Comme s’il avait malgré tout du mal à passer outre l’héritage des tubes de Starmania, ou s’il voulait plaire à un public venu surtout les réentendre, Thomas Jolly choisit sur de nombreux numéros musicaux de réduire la mise en scène à portion congrue, avec les chanteurs seuls au milieu de la scène micro à la main. Un regret car les nombreuses exceptions à cette règle regorgent d’idées de mise en scène : maelstrom lumineux du Blues du Businessman, violence brute sur Travesti ou les errances des Adieux d’un Sex Symbol. Les chorégraphies de Sidi Larbi Cherkaoui, d’un modern jazz très classique mais pertinentes, viennent apporter leur grain de sel, notamment sur le tableau d’Un enfant de la pollution, qui voit Ziggy se démultiplier et les danseurs prendre le pouvoir sur scène.

Fidèle à l’esprit de la production originale, la direction musicale met de côté les synthétiseurs pour un son plus rock. Les musiciens, présents de chaque côté de la scène, sont parfois amplifiés plus que de raison mais la fidélité est encore au rendez-vous avec le casting vocal qui réunit chanteurs français et québécois. La plupart sont issus d’éditions récentes de The Voice (La Voix au Québec). Le rythme éreintant des représentations (chaque soir jusqu’à fin janvier, hormis les lundis mais avec deux par jour le samedi) exige de faire régulièrement appel à la double distribution.

Johnny Rockfort est ainsi interprété ce soir par William Cloutier qui alterne avec Côme. Le chanteur québécois embrasse la part d’ombre de son personnage, et loin de répliquer le spleen de Daniel Balavoine, fait montre d’une belle intensité. Sur la gageure vocale qu’est SOS d’un terrien en détresse, il parvient à rendre aussi naturel que possible le passage en voix de tête. Cristal est incarnée par la jeune québécoise Gabrielle Lapointe, qui a plus de mal à s’extraire du poids de la voix juvénile de France Gall. La voix légère et timide, atteint toutefois les aigus sans trop de peine mais elle s’accorde mal au virage dramatique de son personnage.

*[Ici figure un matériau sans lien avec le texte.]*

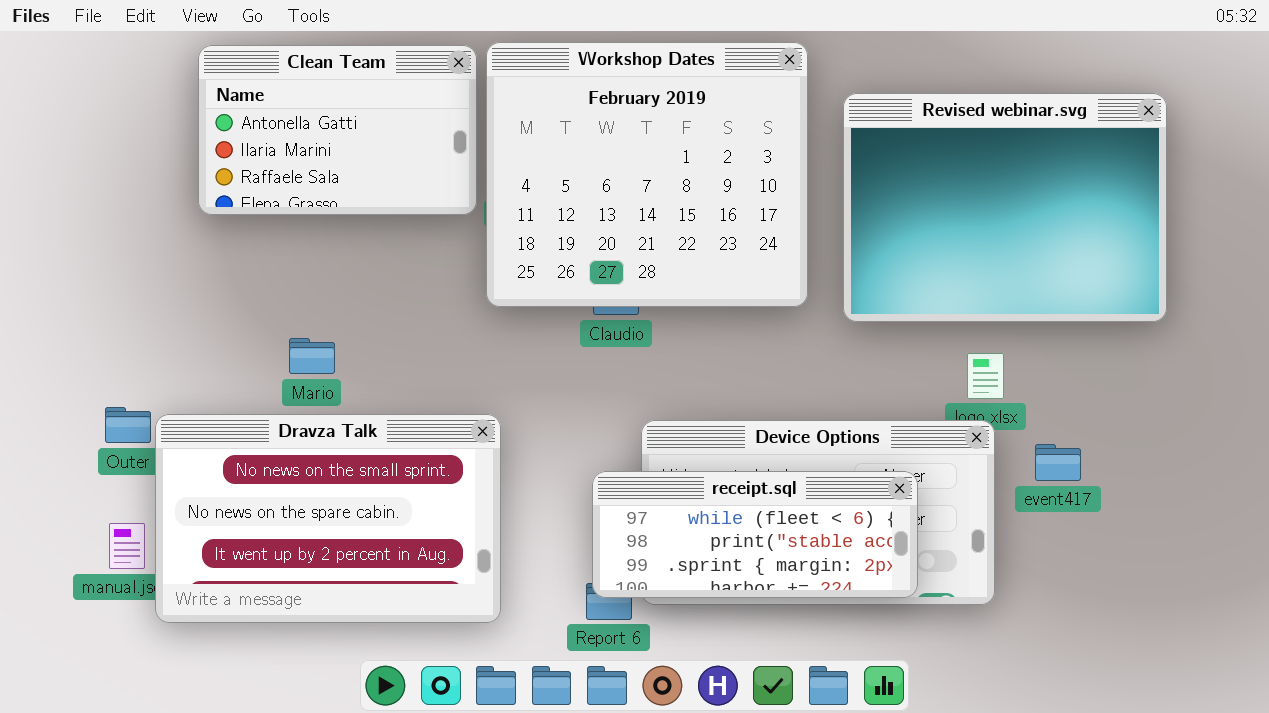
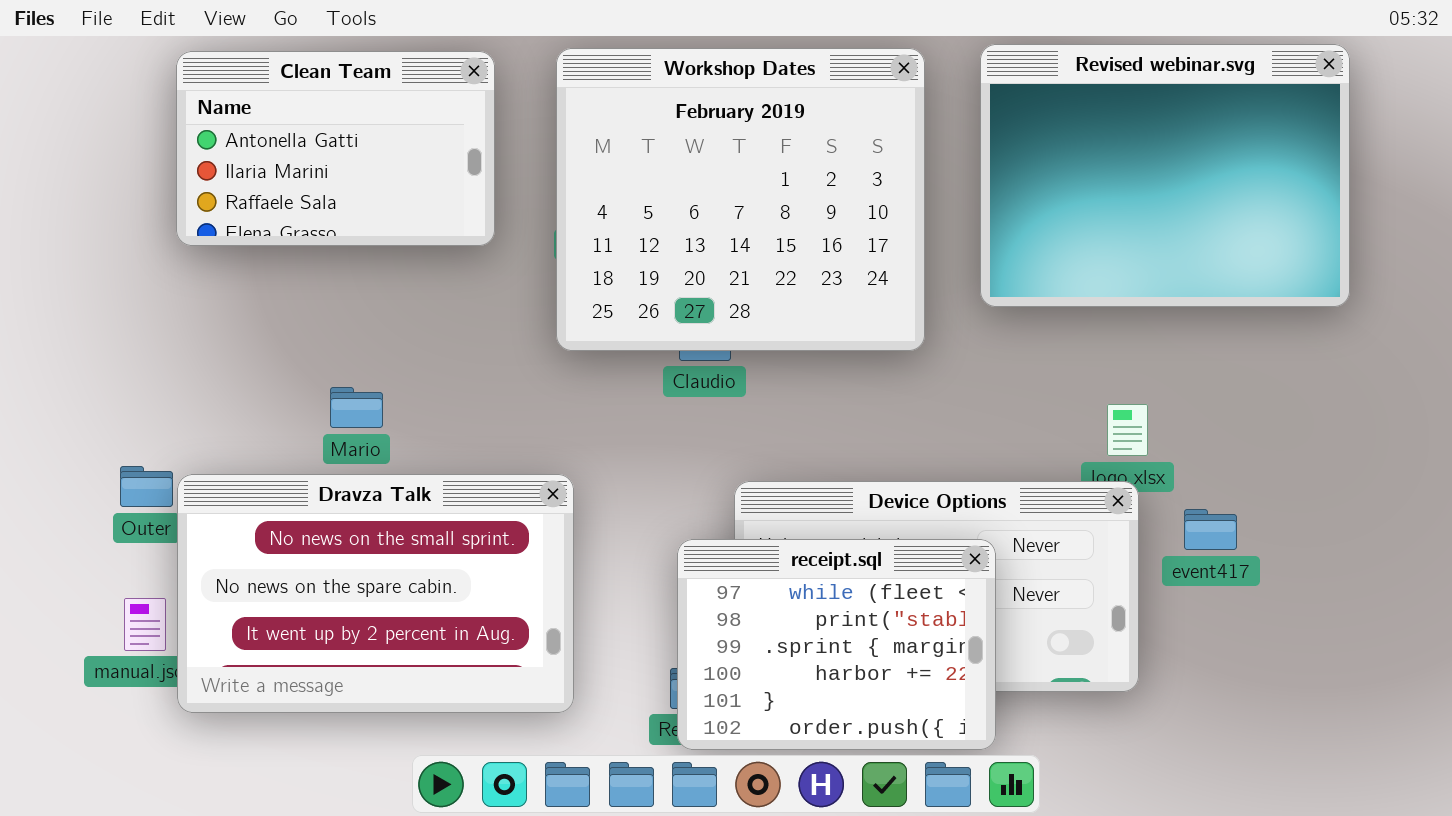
Clean Team: [198,45,477,215] -> [176,51,495,246], moved
Revised webinar.svg: [843,93,1167,322] -> [980,44,1350,307], moved
receipt.sql: [592,471,918,598] -> [677,539,996,750], resized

Magali Goblet (Stella) semble vouloir imiter Diane Dufresne au début des Adieux d’un Sex Symbol : vibrato très audible, changements de timbre, tics de diction, etc. Mais la suite du spectacle et notamment un très réussi Rêve de Stella Spotlight permettent à la chanteuse d’apporter la touche troublante de son timbre ambré au rôle.
La leader des Etoiles Noires, Sadia, plus maléfique que jamais dans cette mise en scène, est interprétée par Miriam Baghdassarian. La voix chaude, profonde et rauque apporte entrain et sauvagerie à des chansons comme Travesti ou Naziland. David Latulippe apporte sa voix légère et mielleuse comme il faut au politicien torve Zéro Janvier. Les aigus du Blues du Businessman sont passés en force mais avec panache. Malaika Lacy prête sa voix à son adversaire le Gourou Marabout : sa voix chaude, puissante et bien projetée s’accommode difficilement de l’amplification et rend sa chanson Paranoïa difficilement compréhensible derrière l’orchestre.

Adrien Fruit campe un Ziggy androgyne, dont la voix claire et fraîche traduit l’insolence et l’égoïsme. À la création de l’opéra-rock, le personnage incarnait à lui seul une remise en cause des genres et orientations sexuelles attendues. C’est aujourd’hui Alex Montembault, artiste "non binaire" convoquant à la fois le spectre du féminin et du masculin, la naïveté de l’enfance et le ton résigné de l’âge adulte, qui résument un spectacle lorgnant autant vers le passé que vers l’avenir : sa Marie-Jeanne recueille tous les suffrages du public. Dans ce rôle où les tubes s’enchaînent, l’artiste sait tantôt jouer de la fragilité ou de la timidité de sa voix pour apporter d’appréciables aspérités : Un garçon pas comme les autres interprété à la guitare sèche sur scène, Les uns contre les autres où transparaissent isolement et renoncement, et enfin Le monde est stone, tableau final et tragique.
Le public nombreux, passionné et nostalgique, n’hésite pas à pousser la chansonnette et réserve une ovation debout aux artistes.